# Available data
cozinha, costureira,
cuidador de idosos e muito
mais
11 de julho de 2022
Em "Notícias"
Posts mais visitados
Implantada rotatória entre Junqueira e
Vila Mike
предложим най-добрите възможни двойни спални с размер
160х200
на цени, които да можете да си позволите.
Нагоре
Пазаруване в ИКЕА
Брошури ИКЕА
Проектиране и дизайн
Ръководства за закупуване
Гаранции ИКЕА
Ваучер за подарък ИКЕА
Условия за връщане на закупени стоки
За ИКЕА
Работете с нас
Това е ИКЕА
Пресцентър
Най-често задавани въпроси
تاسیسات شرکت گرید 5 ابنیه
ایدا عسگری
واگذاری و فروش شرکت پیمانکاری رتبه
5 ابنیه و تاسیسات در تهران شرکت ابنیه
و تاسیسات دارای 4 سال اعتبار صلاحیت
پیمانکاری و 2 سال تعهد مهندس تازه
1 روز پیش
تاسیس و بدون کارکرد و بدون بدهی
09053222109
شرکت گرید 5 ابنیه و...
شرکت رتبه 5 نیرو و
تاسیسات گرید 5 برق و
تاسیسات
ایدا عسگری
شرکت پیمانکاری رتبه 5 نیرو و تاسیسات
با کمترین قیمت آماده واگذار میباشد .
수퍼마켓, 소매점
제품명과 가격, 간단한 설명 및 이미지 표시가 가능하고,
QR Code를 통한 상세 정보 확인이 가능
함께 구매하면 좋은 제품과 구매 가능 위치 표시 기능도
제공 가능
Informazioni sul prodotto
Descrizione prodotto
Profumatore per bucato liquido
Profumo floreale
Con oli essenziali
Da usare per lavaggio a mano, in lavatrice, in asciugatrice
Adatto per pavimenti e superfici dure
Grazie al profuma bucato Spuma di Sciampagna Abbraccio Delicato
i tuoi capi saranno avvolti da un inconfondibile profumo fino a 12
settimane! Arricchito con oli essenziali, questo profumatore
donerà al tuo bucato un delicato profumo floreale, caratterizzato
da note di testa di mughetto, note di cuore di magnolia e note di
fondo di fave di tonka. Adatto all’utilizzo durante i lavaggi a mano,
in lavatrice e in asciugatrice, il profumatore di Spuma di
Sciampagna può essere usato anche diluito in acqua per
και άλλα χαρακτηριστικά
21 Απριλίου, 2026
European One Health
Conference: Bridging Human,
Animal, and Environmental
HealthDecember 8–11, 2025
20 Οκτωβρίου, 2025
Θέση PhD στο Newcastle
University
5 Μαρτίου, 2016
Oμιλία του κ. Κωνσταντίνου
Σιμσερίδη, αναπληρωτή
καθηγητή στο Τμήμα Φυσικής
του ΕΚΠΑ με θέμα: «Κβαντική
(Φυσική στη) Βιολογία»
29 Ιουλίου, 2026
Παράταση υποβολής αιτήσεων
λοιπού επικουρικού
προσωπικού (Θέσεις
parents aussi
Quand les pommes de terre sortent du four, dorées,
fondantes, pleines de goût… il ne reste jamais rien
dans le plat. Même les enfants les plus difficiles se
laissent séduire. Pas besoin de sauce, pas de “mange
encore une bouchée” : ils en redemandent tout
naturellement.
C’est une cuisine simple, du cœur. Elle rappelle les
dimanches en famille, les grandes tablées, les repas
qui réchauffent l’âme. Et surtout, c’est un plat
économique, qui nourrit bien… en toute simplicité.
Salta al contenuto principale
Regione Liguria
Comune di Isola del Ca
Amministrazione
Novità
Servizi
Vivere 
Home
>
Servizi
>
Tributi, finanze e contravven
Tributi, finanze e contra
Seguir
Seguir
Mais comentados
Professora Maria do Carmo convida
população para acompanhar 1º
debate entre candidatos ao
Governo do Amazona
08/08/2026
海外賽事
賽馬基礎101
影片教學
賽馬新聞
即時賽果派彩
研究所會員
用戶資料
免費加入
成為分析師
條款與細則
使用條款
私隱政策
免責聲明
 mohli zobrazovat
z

# Work instruction
Restate each of the entries above verbatim.

# Written response
cozinha, costureira,
cuidador de idosos e muito
mais
11 de julho de 2022
Em "Notícias"
Posts mais visitados
Implantada rotatória entre Junqueira e
Vila Mike
предложим най-добрите възможни двойни спални с размер
160х200
на цени, които да можете да си позволите.
Нагоре
Пазаруване в ИКЕА
Брошури ИКЕА
Проектиране и дизайн
Ръководства за закупуване
Гаранции ИКЕА
Ваучер за подарък ИКЕА
Условия за връщане на закупени стоки
За ИКЕА
Работете с нас
Това е ИКЕА
Пресцентър
Най-често задавани въпроси
تاسیسات شرکت گرید 5 ابنیه
ایدا عسگری
واگذاری و فروش شرکت پیمانکاری رتبه
5 ابنیه و تاسیسات در تهران شرکت ابنیه
و تاسیسات دارای 4 سال اعتبار صلاحیت
پیمانکاری و 2 سال تعهد مهندس تازه
1 روز پیش
تاسیس و بدون کارکرد و بدون بدهی
09053222109
شرکت گرید 5 ابنیه و...
شرکت رتبه 5 نیرو و
تاسیسات گرید 5 برق و
تاسیسات
ایدا عسگری
شرکت پیمانکاری رتبه 5 نیرو و تاسیسات
با کمترین قیمت آماده واگذار میباشد .
수퍼마켓, 소매점
제품명과 가격, 간단한 설명 및 이미지 표시가 가능하고,
QR Code를 통한 상세 정보 확인이 가능
함께 구매하면 좋은 제품과 구매 가능 위치 표시 기능도
제공 가능
Informazioni sul prodotto
Descrizione prodotto
Profumatore per bucato liquido
Profumo floreale
Con oli essenziali
Da usare per lavaggio a mano, in lavatrice, in asciugatrice
Adatto per pavimenti e superfici dure
Grazie al profuma bucato Spuma di Sciampagna Abbraccio Delicato
i tuoi capi saranno avvolti da un inconfondibile profumo fino a 12
settimane! Arricchito con oli essenziali, questo profumatore
donerà al tuo bucato un delicato profumo floreale, caratterizzato
da note di testa di mughetto, note di cuore di magnolia e note di
fondo di fave di tonka. Adatto all’utilizzo durante i lavaggi a mano,
in lavatrice e in asciugatrice, il profumatore di Spuma di
Sciampagna può essere usato anche diluito in acqua per
και άλλα χαρακτηριστικά
21 Απριλίου, 2026
European One Health
Conference: Bridging Human,
Animal, and Environmental
HealthDecember 8–11, 2025
20 Οκτωβρίου, 2025
Θέση PhD στο Newcastle
University
5 Μαρτίου, 2016
Oμιλία του κ. Κωνσταντίνου
Σιμσερίδη, αναπληρωτή
καθηγητή στο Τμήμα Φυσικής
του ΕΚΠΑ με θέμα: «Κβαντική
(Φυσική στη) Βιολογία»
29 Ιουλίου, 2026
Παράταση υποβολής αιτήσεων
λοιπού επικουρικού
προσωπικού (Θέσεις
parents aussi
Quand les pommes de terre sortent du four, dorées,
fondantes, pleines de goût… il ne reste jamais rien
dans le plat. Même les enfants les plus difficiles se
laissent séduire. Pas besoin de sauce, pas de “mange
encore une bouchée” : ils en redemandent tout
naturellement.
C’est une cuisine simple, du cœur. Elle rappelle les
dimanches en famille, les grandes tablées, les repas
qui réchauffent l’âme. Et surtout, c’est un plat
économique, qui nourrit bien… en toute simplicité.
Salta al contenuto principale
Regione Liguria
Comune di Isola del Ca
Amministrazione
Novità
Servizi
Vivere 
Home
>
Servizi
>
Tributi, finanze e contravven
Tributi, finanze e contra
Seguir
Seguir
Mais comentados
Professora Maria do Carmo convida
população para acompanhar 1º
debate entre candidatos ao
Governo do Amazona
08/08/2026
海外賽事
賽馬基礎101
影片教學
賽馬新聞
即時賽果派彩
研究所會員
用戶資料
免費加入
成為分析師
條款與細則
使用條款
私隱政策
免責聲明
 mohli zobrazovat
z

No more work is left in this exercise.